— START TEXT SECTION —

# Scope arrived today



## stabow (Aug 16, 2016)

Scope came in today need to do a little shooting now.


----------



## Lilly001 (Aug 16, 2016)

Sweet.


----------



## Dub (Aug 16, 2016)

Great choice.



That's gonna be a solid performer for you !!!


----------



## frankwright (Aug 16, 2016)

That looks good.


----------



## Kanook (Aug 17, 2016)

Your adjustments might be a little off


----------



## stabow (Aug 17, 2016)

Why's that ?


----------



## Kanook (Aug 17, 2016)

In the pic your scope is mounted sideways. As in your up/down turret is facing left instead of being on top. Serial number goes down.

Although, if you plan on shooting "gangster style" with your left hand (hold gun twisted/sideways in hand) you might be onto something.


----------



## stabow (Aug 17, 2016)

I'm left handed I'm use to things being backwards lol


----------



## GunnSmokeer (Aug 17, 2016)

What power scope is that? What kind of reticle does it have?

I used to have a cheap 1.5X pistol scope on a T/C Contender, and it was a huge improvement over open sights.  I just wish I could have taken it up to   3X or 4X for those 100-yard shots.


----------



## stabow (Aug 17, 2016)

It's a Leupold 2x.


----------



## Handgunner 45-70 (Aug 17, 2016)

That really looks good. Post some pics when you get to take that monster buck with it. Good luck.


----------



## stabow (Aug 17, 2016)

Handgunner this will be my first time ever hunting with a handgun should be fun........


----------



## model88_308 (Aug 18, 2016)

Kanook said:


> Your adjustments might be a little off



Trying to figure those adjustments makes my head hurt.


----------



## SCDieselDawg (Aug 18, 2016)

Good looking setup. I have a couple leupold scopes on handguns and love them.


----------

— END TEXT SECTION —
— START PROVIDED RECORDS —

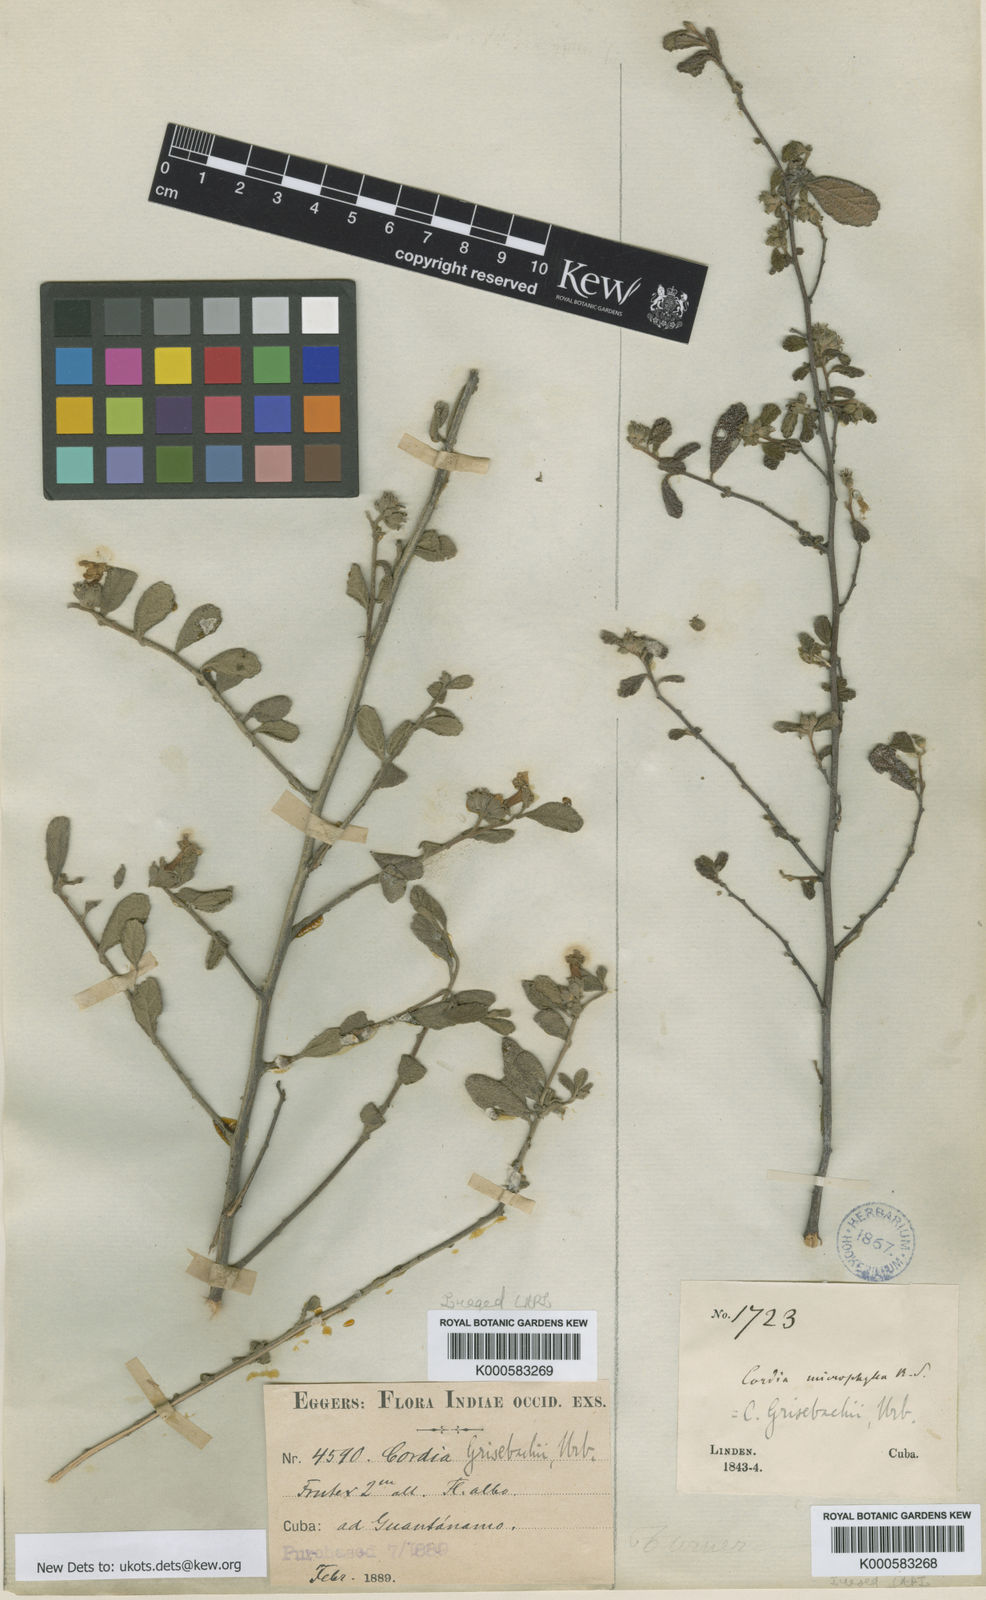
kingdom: Plantae
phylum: Tracheophyta
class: Magnoliopsida
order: Boraginales
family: Cordiaceae
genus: Varronia
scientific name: Varronia grisebachii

— END PROVIDED RECORDS —

◆ **SET OF TASKS**
A - Reproduce the stretch of the forum thread about the scope from "## GunnSmokeer (Aug" through "those 100-yard shots." word for word.
B - Recast the taxonomic lines in all the entries as a Markdown table with the columns n and Line, giving each line its own row and number. Leave out the blank lines and the pictures.
The forum thread about the scope and the entries have no connection to each other.

◆ **RESPONSES PER TASK**
A -
## GunnSmokeer (Aug 17, 2016)

What power scope is that? What kind of reticle does it have?

I used to have a cheap 1.5X pistol scope on a T/C Contender, and it was a huge improvement over open sights.  I just wish I could have taken it up to   3X or 4X for those 100-yard shots.

B -
| n | Line |
|---|---|
| 1 | kingdom: Plantae |
| 2 | phylum: Tracheophyta |
| 3 | class: Magnoliopsida |
| 4 | order: Boraginales |
| 5 | family: Cordiaceae |
| 6 | genus: Varronia |
| 7 | scientific name: Varronia grisebachii |